The latest move is the Church’s “final request,” according to the Jerusalem Post, though a statement from the Patriarchate indicates that it intends to “launch an appeal to the Supreme Court,” reports Middle East Eye.

A scandal over land sales rocked the Patriarchate in 2004-2005, ultimately leading to the ousting of His Beatitude Patriarch Irenaios and his replacement by the current Patriarch, His Beatitude Theophilos III.

At the time, Pat. Irenaios initially denied knowledge of the sales, claiming they were void, though he later said the deals were the handiwork of Nicholas Papadimas, the Church’s director of finance, without the Church’s authorization. It was also claimed that Papadimas had been bribed by Ateret Cohanim to sell the plots of land for far below market value.

The sales became public in 2005 and Pat. Irenaios was forced from office by the Holy Synod of Jerusalem and a pan-Orthodox council in Constantinople. His replacement, Pat. Theophilos, disputed the sales and took the matter to the District Court, where it was rejected on the basis that Pat. Irenaios had the authorization to make the sales and that Padaimas acted as his proxy, leading to the appeal in the Supreme Court.
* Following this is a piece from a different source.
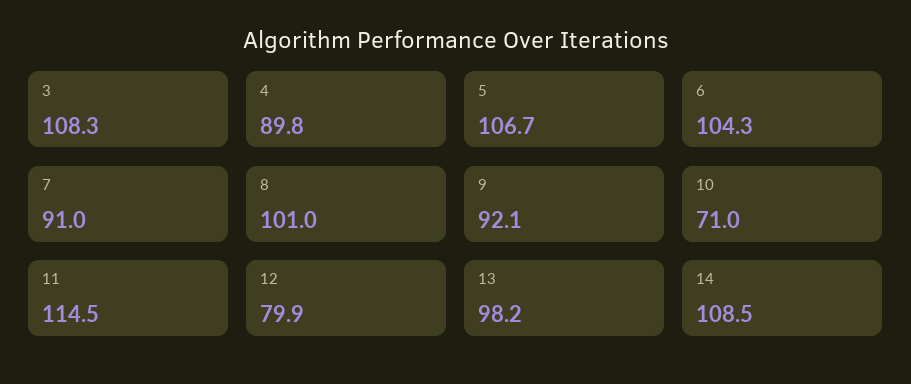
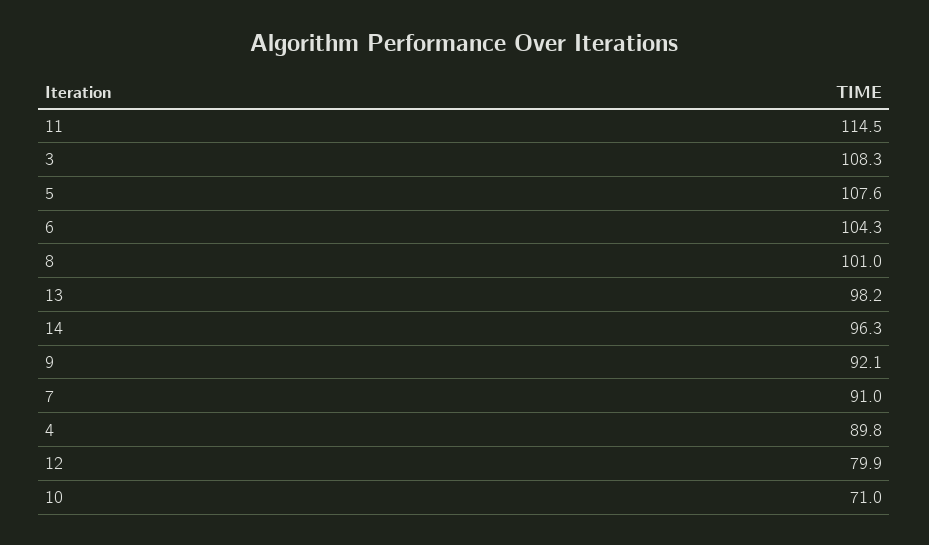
5: 106.7 -> 107.6
14: 108.5 -> 96.3

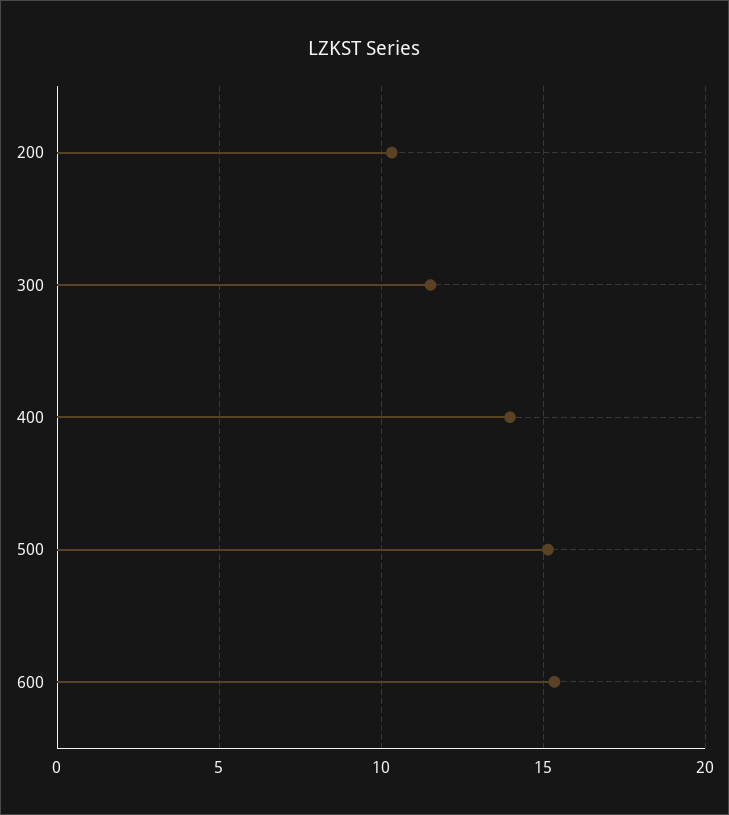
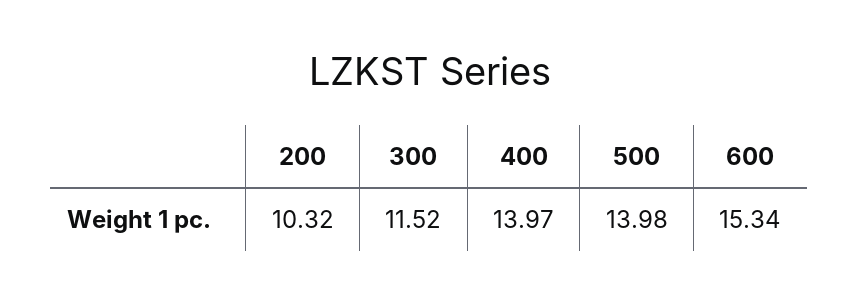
500: 15 -> 13.98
The properties in question are the Petra Hotel, leased for 99 years at $500,000, the Imperial Hotel, leased for $1.25 million, and the Beit Azmiya, sold for $55,000. They were sold to three different foreign real estate companies with Ateret Cohanim, which deals in purchasing Arab-owned property in east Jerusalem, locating the assets and negotiating for their purchase.

15 years later, those same land sales were back in the news, as the Supreme Court of Israel rejected the Church’s appeal over the sale of three properties in the Old City last June.

The Patriarchate, in turn, rejected the court’s ruling, arguing that the sales were corrupt as the NGO had bribed the head of the Church’s financial affairs in the city. However, the court stated that the Church had filed the affidavit concerning the briberies too late in the proceedings.

Following Wednesday’s ruling, Ateret Cohanim may now have the right to evict Palestinians who currently possess the Imperial and Petra Hotels, located near the Jaffa Gate in the Christian and Armenian quarters of the Old City.